Fifth, the steady erosion in the relative market value of PSBs is indicative of a lack of trust among private investors in the ability of PSBs to meaningfully improve their performance.

Sixth, the current fiscal position of the Union Government is not strong enough to provide huge sums for recapitalization and keep on sustaining sick PSBs.

Seventh, the privatization of banks will have a positive impact on the economy by bringing stability at the macroeconomic level.

Privatization of a few loss-making PSBs will ensure that market discipline forces them to rectify their strategy, and this will have a ripple effect on other PSBs.

First, as per the stated policy of the Reserve Bank of India, banks cannot be run by industrial houses. However, excluding the industrial houses, there are no entities that have the required financial capability to take over any of the government banks.

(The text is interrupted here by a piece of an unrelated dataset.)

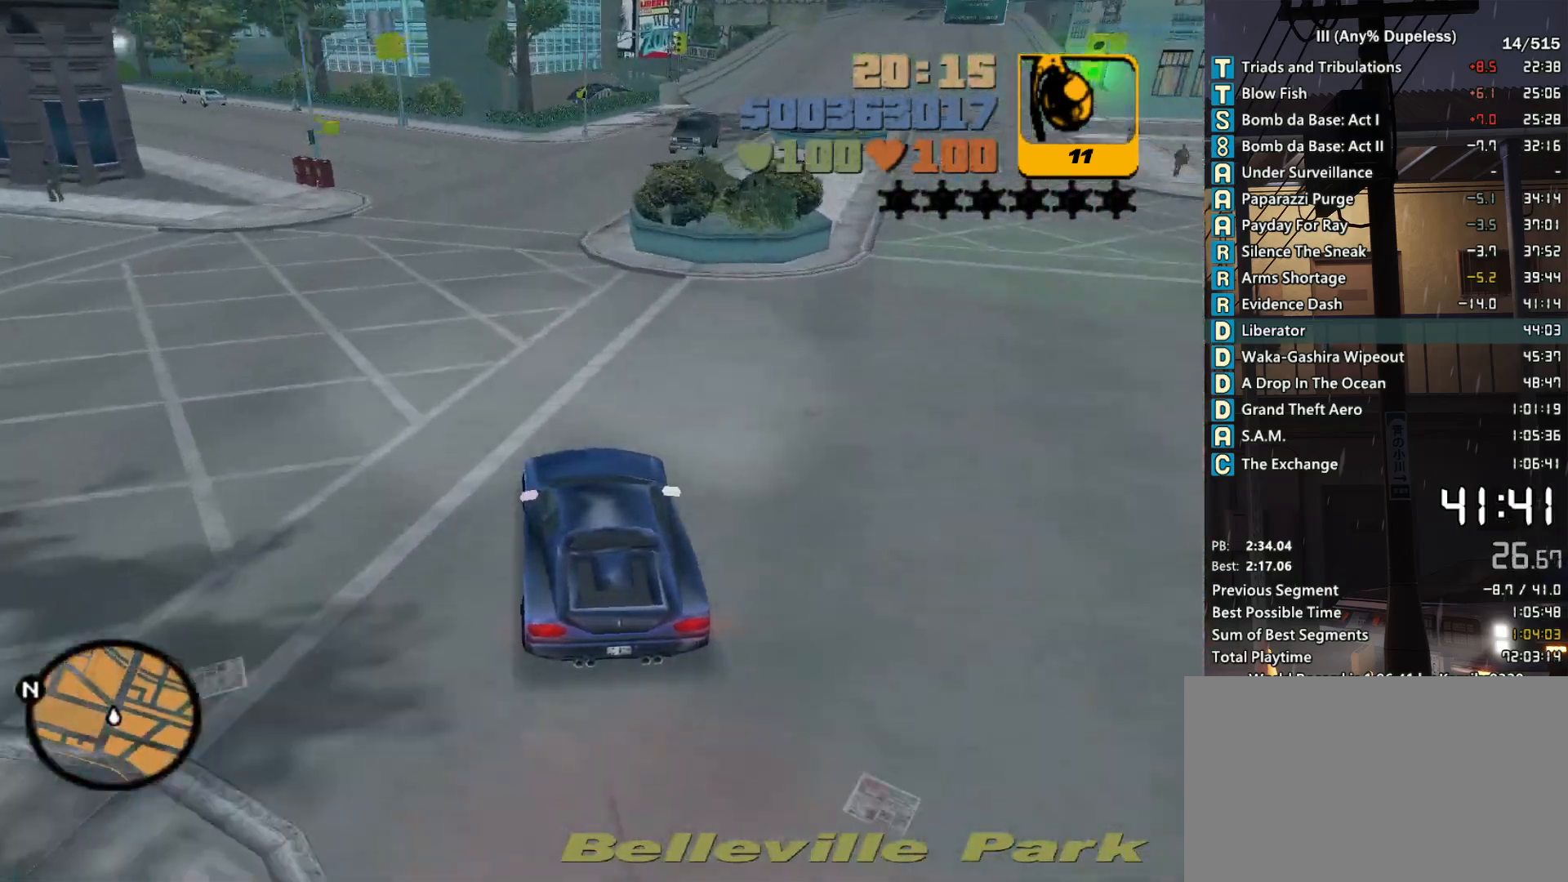
{"keys": ["r", "w"], "mouse": [], "events": [[83, "a", "down"], [183, "a", "up"], [416, "a", "down"], [466, "r", "down"], [500, "a", "up"]]}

Second, private banks have a long history of failures, as noted above (>1500 banks failed between 1935-1969). Recently, the RBI had to come to the rescue of Lakshmi Vilas Bank and YES Bank by pumping of capital by other entities to save these banks. Bank failures and lack of Government intervention will increase the risk in the banking system.

Third, banks owned by the sovereign government provide more comfort level to depositors. Expansion of private sector in banking will reduce consumer confidence in the sector.

Fourth, Private banks operate with the sole aim of adding shareholder value. In contrast, the government banks also try to serve society and ensure implementation of all government programmes for the social sector. Privatization might have a negative impact on financial inclusion, agriculture credit etc.

Fifth, bank workers are opposed to privatization, as they fear loss of jobs.

Sixth, privatization could result in a lack of access to banking services for certain sections of society. Private banks tend to focus on profitable segments of the market, such as high-income individuals and large corporations. This could leave low-income individuals and small businesses without access to banking services, which could have a negative impact on their ability to participate in the economy.

Conclusion

While privatization of public sector banks may have some potential benefits, it is also fraught with significant risks. Before embarking on this path, it is essential to carefully consider the potential implications and ensure that steps are taken to mitigate the risks and protect the public interest.

Privatizing all the PSBs and complete exit of the Government might have significant negative consequences. The Government must find ways to strengthen the governance of banking system and ensure safety of depositors’ money. Complete exit may not be an option, for now.